Como sabemos, um dos casos em que esta regra é afastada, legitimando a execução contra terceiros, está contemplado no n.º 2 do artigo 54º nº 2. De harmonia com este normativo, na execução por créditos providos de garantia real sobre bens de terceiro, nomeadamente por os ter adquirido após a constituição da garantia, aquela seguirá diretamente contra este, se o exequente pretender fazer valer a garantia, sem prejuízo de poder ser desde logo demandado o devedor.
Ocorre porém que, seguindo o entendimento do acórdão do STJ de 16.10.2014, processo n° 411/11.6TBGMR-A.G1.S1 publicado em www.dgsi.pt, não pode fazer-se uma interpretação restritiva deste preceito, determinando o seu sentido interpretativo apenas com base no texto da lei e excluindo a sua aplicação ao caso dos autos.
Assim, atento o fato de o Exequente estar já munido com acórdão transitado em julgado da ação de impugnação pauliana com o processo nº 684/10.1 TBPNF aquando da instauração da presente execução, não poderá deixar de se considerar que para pagamento do crédito exequendo, relativo a uma dívida pessoal do executado para com o ora exequente, este poderia executar os prédios do ex-cônjuge do executado, pois que, no mesmo expressamente se refere o direito à execução no património da Ré B…, património este consubstanciado nos prédios cuja penhora foi requerida nos presentes autos (descritos sob os números 19930518, 460/19930518, 461/19930518, 462/19930518, 463/19930518, 464/19930518, 465/19930518, 510/19931222 - Galegos e 1605/20070125) para satisfação dos créditos caracterizados no pedido exequendo podendo praticar atos de conservação da garantia patrimonial autorizados por lei." (cfr. artº 616° n° 1 do Código Civil).
Assim sendo, pode dizer-se que este é um dos casos em que não sendo a chamada a devedora do crédito exequendo, pode e deve ser demandada na execução, relativamente aos prédios que adquiriu ao devedor por partilha posterior ao divórcio, por tais aquisições serem ineficazes em relação ao credor e este o poder executar no património do terceiro.
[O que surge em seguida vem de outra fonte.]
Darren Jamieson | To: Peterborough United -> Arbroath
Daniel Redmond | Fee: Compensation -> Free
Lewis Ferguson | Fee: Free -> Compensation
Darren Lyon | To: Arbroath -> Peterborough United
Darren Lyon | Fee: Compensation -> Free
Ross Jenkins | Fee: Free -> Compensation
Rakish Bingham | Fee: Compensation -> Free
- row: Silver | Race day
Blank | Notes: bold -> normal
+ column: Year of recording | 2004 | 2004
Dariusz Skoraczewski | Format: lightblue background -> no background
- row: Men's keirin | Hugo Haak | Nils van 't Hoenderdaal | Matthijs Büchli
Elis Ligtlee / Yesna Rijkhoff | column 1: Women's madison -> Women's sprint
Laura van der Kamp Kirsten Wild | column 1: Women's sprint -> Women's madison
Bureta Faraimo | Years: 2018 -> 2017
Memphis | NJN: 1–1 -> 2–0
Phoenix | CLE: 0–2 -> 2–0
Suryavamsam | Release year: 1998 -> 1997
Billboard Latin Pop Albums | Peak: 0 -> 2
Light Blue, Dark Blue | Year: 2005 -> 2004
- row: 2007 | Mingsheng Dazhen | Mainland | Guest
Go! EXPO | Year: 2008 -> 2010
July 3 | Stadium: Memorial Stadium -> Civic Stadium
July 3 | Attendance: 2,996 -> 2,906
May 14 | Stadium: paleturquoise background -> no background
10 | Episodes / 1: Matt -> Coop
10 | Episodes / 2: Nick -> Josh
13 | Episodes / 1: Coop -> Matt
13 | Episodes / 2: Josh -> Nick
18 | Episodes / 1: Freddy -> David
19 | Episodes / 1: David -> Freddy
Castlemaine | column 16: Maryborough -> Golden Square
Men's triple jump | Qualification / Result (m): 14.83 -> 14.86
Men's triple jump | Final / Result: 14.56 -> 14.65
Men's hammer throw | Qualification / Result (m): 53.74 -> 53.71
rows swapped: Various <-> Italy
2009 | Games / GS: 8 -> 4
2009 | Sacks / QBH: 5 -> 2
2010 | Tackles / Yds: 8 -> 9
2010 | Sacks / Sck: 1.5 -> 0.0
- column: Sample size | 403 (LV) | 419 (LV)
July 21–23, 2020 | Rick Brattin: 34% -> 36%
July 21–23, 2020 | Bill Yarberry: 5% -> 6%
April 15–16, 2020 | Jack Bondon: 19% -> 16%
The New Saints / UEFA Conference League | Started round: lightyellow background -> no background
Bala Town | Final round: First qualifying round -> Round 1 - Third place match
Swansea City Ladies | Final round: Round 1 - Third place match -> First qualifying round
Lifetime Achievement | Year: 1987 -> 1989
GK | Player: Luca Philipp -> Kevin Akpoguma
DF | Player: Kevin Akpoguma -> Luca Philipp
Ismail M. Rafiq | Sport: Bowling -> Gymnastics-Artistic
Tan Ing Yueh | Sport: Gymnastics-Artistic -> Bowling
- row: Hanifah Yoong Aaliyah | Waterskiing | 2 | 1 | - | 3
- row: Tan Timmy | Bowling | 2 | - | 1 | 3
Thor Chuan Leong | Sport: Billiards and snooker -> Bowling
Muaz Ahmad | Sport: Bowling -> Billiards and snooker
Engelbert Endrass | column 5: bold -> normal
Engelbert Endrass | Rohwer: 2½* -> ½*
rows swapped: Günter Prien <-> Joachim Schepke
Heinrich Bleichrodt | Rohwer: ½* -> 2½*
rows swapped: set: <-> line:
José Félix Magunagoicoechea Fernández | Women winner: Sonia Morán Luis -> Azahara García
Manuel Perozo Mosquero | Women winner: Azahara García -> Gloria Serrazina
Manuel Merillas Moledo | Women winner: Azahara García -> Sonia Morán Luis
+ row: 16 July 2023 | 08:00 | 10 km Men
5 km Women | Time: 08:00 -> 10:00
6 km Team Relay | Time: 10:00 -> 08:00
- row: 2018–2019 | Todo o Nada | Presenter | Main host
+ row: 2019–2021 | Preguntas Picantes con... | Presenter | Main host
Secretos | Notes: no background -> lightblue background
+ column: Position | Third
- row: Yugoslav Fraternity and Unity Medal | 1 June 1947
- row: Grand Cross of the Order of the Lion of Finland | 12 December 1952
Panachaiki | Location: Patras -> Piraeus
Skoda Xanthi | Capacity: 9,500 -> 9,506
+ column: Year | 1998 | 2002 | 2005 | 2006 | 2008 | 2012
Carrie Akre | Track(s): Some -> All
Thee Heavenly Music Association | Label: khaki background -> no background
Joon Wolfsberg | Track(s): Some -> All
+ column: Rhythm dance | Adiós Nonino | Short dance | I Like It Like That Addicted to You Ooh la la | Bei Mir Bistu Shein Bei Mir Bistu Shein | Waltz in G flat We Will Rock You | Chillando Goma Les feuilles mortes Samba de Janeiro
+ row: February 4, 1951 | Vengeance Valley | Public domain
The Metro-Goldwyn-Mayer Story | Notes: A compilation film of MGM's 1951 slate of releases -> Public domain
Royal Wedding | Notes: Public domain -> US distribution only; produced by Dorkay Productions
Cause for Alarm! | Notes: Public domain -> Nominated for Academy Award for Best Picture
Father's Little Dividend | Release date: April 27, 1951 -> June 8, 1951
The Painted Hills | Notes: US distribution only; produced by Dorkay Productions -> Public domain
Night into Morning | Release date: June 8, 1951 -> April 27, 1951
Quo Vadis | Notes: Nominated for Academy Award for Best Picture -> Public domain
Isto mesmo refere o art. 818º do Código Civil, estatuindo que o direito à execução pode incidir sobre bens de terceiro, quando estejam vinculados à garantia do crédito, ou quando sejam objeto de ato praticado em prejuízo do credor, que este haja procedentemente impugnado.
A impugnação pauliana, enquanto garantia geral das obrigações visa, a par de outras como a sub-rogação e o arresto, a conservação da garantia patrimonial do credor, uma vez que, pelo cumprimento das obrigações respondem todos os bens que integram o acervo patrimonial do devedor (artigo 601° do código Civil). A procedência da impugnação confere ao credor o direito à restituição dos bens na medida do seu interesse, o direito à prática dos atos de conservação autorizados por lei e o direito de executá-los no património do obrigado à restituição (artigos 610° e 616° n° 1 do Código Civil).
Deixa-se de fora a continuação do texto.